Text for analysis:
'''

Principle #8:  Learning is both conscious and unconscious

Learning involves layers of consciousness.  Some learning requires a person to 
consciously attend to
a problem that needs to be solved or analyzed.  Some learning at a deeper level 
requires unconscious
incubation in the same way that the creative insights of artists and scientists 
sometimes occur
after the mind has done some unconscious processing. 

Beyond that, really successful learners are also capable of monitoring themselves - 
a central
feature of higher order functions - so that they know their own strengths and 
weaknesses and can
take charge of how they learn. 

Principle #7:  Learning involves both focused attention and peripheral perception

It is well known that before human beings can learn or make effective decisions, 
they must pay
attention.  Attention is a natural phenomenon guided by interest, novelty, emotion, 
and meaning.
Attention is critical to memory.  What is less understood is the fact that human 
beings also learn
from a context they rarely consciously attend to.

This is how the nuances of our cultures are taught and how children "pick up" 
behaviors, beliefs,
and preferences or dislikes without ever having paid direct attention to how they 
were learning
these (Schacter, 1996).  Educators need to engage students in situations that call 
for higher order
functions invoking and engaging students' natural and inborn need to attend and 
make decisions.

'''

Explore the material:
A. According to the text on learning principles, why are really successful learners able to take charge of how they learn? Answer in one to three sentences.
B. Revise the text on learning principles from "Learning involves layers" through "how they learn.", and replace "learners" with "students".
The data below are separate material, unrelated to the text.

Input data:
'''

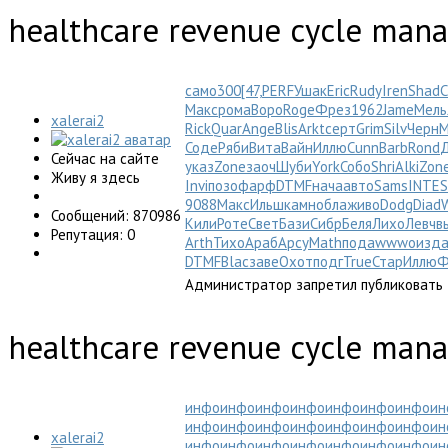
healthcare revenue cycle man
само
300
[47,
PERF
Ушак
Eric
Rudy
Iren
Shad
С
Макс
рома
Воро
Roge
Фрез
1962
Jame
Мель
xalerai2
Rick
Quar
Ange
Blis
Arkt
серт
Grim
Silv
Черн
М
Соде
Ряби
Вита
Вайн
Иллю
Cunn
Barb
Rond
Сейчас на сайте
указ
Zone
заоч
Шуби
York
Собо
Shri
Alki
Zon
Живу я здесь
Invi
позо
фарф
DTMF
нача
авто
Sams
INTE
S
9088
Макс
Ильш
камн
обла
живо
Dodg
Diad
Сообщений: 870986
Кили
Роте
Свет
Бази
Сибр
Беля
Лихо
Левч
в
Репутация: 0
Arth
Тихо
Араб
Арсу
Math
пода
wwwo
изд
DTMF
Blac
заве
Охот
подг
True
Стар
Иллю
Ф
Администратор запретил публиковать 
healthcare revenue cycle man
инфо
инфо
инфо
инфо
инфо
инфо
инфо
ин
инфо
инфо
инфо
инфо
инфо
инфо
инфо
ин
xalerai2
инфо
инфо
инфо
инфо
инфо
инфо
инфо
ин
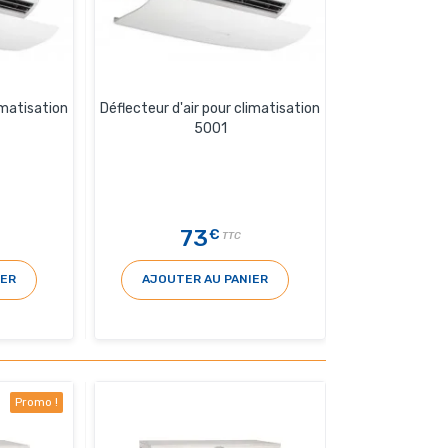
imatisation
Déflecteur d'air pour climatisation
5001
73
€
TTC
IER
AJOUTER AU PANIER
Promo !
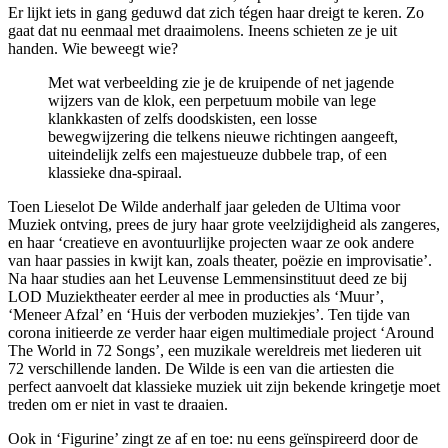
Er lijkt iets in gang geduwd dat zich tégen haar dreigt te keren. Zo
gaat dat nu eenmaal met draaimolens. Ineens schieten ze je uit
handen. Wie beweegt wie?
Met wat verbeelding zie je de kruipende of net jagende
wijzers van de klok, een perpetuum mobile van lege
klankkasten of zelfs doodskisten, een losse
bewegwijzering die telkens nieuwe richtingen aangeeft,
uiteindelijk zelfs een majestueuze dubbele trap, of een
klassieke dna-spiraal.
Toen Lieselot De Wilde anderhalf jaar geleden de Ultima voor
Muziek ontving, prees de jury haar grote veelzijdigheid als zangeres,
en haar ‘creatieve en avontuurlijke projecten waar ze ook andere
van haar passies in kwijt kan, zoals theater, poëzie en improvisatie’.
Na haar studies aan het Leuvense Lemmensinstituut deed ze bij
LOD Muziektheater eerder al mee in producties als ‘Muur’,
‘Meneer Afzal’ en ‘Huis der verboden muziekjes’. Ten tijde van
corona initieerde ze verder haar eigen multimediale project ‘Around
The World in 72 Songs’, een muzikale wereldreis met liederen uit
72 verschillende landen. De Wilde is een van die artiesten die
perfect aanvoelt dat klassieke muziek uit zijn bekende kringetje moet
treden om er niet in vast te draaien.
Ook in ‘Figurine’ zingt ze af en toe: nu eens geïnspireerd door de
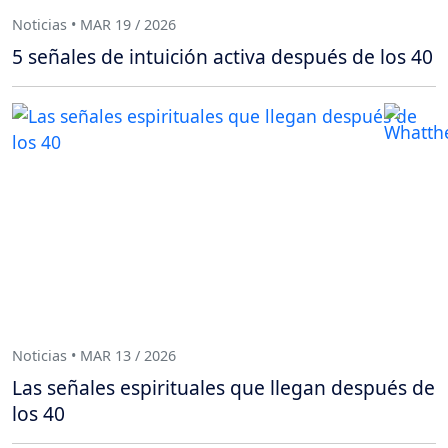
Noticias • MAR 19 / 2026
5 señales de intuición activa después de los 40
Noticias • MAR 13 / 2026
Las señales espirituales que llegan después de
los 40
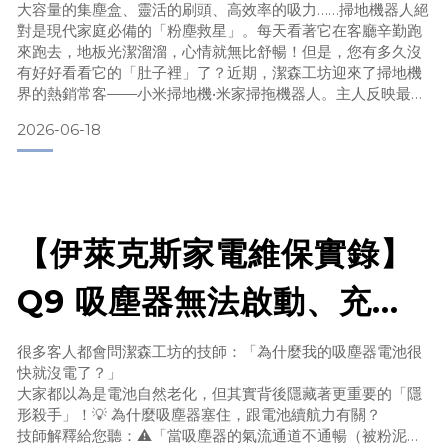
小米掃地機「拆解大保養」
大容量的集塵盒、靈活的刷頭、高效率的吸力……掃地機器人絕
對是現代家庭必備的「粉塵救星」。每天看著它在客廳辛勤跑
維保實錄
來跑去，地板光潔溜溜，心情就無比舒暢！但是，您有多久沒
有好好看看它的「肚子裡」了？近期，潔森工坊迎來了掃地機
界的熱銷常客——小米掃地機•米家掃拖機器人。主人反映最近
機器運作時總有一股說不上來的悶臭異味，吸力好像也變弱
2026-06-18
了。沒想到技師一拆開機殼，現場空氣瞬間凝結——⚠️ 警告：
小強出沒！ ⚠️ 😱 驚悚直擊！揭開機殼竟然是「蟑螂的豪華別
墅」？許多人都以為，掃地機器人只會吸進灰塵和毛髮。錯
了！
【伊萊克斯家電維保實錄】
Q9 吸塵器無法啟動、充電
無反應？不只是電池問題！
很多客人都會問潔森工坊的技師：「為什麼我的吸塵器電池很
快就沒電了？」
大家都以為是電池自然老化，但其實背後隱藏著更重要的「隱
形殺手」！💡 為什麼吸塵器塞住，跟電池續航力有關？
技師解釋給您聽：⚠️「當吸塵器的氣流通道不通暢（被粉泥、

'''
'''

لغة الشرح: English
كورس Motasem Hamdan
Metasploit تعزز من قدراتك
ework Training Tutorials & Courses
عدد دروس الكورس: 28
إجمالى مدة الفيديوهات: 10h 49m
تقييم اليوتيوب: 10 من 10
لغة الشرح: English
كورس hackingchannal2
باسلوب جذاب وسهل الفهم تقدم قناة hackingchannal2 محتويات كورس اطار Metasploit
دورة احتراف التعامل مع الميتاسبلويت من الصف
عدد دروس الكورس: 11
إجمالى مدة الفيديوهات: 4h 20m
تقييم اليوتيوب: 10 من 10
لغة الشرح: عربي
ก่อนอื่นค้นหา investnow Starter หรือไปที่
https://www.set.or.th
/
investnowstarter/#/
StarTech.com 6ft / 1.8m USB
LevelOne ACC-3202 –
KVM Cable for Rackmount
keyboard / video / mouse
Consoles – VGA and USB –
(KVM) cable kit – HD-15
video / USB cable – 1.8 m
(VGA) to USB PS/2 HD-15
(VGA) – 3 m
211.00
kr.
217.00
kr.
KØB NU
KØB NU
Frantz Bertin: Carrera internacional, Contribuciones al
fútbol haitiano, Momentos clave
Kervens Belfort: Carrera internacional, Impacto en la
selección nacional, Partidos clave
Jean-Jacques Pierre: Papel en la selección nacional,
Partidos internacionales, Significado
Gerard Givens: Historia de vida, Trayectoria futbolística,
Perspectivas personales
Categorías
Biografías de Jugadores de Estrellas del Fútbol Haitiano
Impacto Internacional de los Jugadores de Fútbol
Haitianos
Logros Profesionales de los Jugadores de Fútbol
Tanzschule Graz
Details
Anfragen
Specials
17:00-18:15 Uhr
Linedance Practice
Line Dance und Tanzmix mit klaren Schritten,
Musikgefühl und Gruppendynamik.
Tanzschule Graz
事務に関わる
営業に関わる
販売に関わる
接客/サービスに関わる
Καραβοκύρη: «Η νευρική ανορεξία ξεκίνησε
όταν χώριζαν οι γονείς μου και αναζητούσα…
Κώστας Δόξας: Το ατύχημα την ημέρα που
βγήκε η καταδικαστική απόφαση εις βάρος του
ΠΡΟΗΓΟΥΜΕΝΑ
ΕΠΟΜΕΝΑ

'''

Responses to the tasks:
A. Really successful learners can monitor themselves, which is a central feature of higher order functions. Because of this, they know their own strengths and weaknesses and can take charge of how they learn.

B.
Learning involves layers of consciousness.  Some learning requires a person to 
consciously attend to
a problem that needs to be solved or analyzed.  Some learning at a deeper level 
requires unconscious
incubation in the same way that the creative insights of artists and scientists 
sometimes occur
after the mind has done some unconscious processing. 

Beyond that, really successful students are also capable of monitoring themselves - 
a central
feature of higher order functions - so that they know their own strengths and 
weaknesses and can
take charge of how they learn.